Dünyadaki geri dönen aktiviteler de yeniden belirlendi ve kısaltıldı. Ana patikadan beni uzaklaştıran ilginçlikler toplamının yaklaşık aynı sayıda olduğu hissini aldım, ancak çeşitlilik iki katına çıktı. Ancak, bir yeni kolaylık, onları belirleme hissimi biraz da olsa önceki oyunda olduğu gibi doğal hale getirmeyi zayıflatıyor. Kuşların ve tilkilerin beni gizli alanlara yönlendirmeleri hâlâ devam ediyor, ama şimdi sıcak su kaynaklarını, bambu vuruşlarını ve diğerlerinin yerlerini satan bir haritacı da var. Haritanın tamamını bir anda satın alamasam da, bu, doğanın beni yönlendirme hevesini elimden alıyor.

Dünyayı keşfetmek halâ keyifli, ama burada bile dikkat çekici iyileştirmeler var. Rüzgar ve hayvanlar, zihin yönlendirmemi sağlıyor; bilecikler ve işaretler değil ama, manzara kendisi de bir rehber. Atımlarla çiçeklerin üzerinden geçmek, hız arttırırken, yarım kalan malzemeleri toplamak ve engellerin üzerinden zıplamak da aynı şekilde hız sağlıyor. Seyahat ederken, zihnim her zaman dünyayla ilişkide kalıyor; küçük kararlar alıyor ve yoluma devam ediyorum, hedefine doğrudan bir yol kesmeden.
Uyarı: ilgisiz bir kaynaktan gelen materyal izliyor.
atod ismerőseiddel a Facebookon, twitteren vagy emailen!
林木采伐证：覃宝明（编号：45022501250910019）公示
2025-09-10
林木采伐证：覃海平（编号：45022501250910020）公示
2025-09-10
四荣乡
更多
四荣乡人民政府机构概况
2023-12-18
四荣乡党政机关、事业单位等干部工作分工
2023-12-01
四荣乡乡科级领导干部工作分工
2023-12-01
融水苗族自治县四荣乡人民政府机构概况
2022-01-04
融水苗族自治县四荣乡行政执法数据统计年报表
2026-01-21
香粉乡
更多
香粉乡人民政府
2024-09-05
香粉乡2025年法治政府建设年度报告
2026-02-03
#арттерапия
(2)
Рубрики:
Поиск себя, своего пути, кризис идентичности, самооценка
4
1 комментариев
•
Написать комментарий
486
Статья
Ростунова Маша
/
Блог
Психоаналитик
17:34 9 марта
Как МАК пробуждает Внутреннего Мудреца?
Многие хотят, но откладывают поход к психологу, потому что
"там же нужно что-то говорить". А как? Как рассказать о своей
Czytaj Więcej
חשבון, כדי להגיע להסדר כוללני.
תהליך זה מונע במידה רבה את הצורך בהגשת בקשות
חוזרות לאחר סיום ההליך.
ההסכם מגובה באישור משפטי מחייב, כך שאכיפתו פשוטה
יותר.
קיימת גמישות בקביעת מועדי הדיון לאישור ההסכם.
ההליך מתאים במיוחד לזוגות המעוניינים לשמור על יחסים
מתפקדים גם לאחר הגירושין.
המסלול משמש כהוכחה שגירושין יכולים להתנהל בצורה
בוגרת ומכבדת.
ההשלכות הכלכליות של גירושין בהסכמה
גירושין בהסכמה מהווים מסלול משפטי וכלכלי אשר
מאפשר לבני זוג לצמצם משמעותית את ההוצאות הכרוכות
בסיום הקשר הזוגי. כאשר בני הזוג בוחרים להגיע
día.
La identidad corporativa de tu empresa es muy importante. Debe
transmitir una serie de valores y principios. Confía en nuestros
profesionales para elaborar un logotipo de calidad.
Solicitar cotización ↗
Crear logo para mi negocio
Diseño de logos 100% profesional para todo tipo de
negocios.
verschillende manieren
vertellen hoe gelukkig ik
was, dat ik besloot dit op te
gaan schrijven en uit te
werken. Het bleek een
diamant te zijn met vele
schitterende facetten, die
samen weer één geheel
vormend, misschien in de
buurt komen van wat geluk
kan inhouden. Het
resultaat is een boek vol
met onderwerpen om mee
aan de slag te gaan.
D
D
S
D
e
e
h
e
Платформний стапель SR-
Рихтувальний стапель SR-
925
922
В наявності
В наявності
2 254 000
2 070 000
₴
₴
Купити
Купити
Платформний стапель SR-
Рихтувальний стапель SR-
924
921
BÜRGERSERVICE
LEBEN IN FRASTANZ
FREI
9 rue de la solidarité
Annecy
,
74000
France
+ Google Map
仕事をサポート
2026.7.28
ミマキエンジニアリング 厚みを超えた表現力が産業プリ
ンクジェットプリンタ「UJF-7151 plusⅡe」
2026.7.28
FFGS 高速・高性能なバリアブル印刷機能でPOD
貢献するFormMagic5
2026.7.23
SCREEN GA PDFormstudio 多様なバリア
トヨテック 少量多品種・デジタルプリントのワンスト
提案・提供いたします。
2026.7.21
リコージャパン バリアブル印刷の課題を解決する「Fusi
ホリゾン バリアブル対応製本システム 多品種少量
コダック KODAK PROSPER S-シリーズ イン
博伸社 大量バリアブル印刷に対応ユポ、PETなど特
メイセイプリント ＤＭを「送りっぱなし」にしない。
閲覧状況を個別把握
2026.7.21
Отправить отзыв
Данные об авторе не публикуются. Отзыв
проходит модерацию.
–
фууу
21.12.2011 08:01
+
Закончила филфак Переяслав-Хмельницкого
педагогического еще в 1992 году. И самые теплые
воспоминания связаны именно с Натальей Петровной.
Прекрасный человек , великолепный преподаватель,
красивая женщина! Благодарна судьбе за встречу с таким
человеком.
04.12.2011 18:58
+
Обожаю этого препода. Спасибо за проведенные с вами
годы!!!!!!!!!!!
Kısa sürede varış zamanımda kaydedilen hız avantajlarından yararlanarak oynama süremi önemli ölçüde kısaltabilirdim, ancak Yotei’nin Hayaleti o kadar muhteşem ki hızlı seyahat etmek istemedim.
Sucker Punch, oyun geliştirmenin her bileşeninin mükemmel armonisini inşa etti. Sanatının, mekaniklerinin ve teknolojisinin her yönü en iyi dengesinde kullanılıyor. Yotei’nin Hayaleti’nde hiçbir parça diğerinden daha baskın değil; çünkü her bir bileşen, diğerine öyle doğal bir şekilde sızıyor ki aşırılık hissi bile oluşmuyor. Atsu’nun yolculuğu, hoşuma giden bir mühendislik harikası ancak bu, bana keşfettiğim muhteşem dünyadan, tanıştığım unutulmaz karakterlerden ya da dramatik kılıç oyunundan dolayı değil; PS5’in eşsiz gücüyle kusursuz bir şekilde birleşen unsurların hayranlığındandır. Hepsi, Yotei’nin Hayaleti’nin tamamlayıcı resmini oluşturmak için kullandığım farklı renkler. Hepsi tek başına güçlü ancak birlikte çok daha büyük bir şey teşkil ediyor.
Yotei’nin Hayaleti PS5 üzerinde test edildi.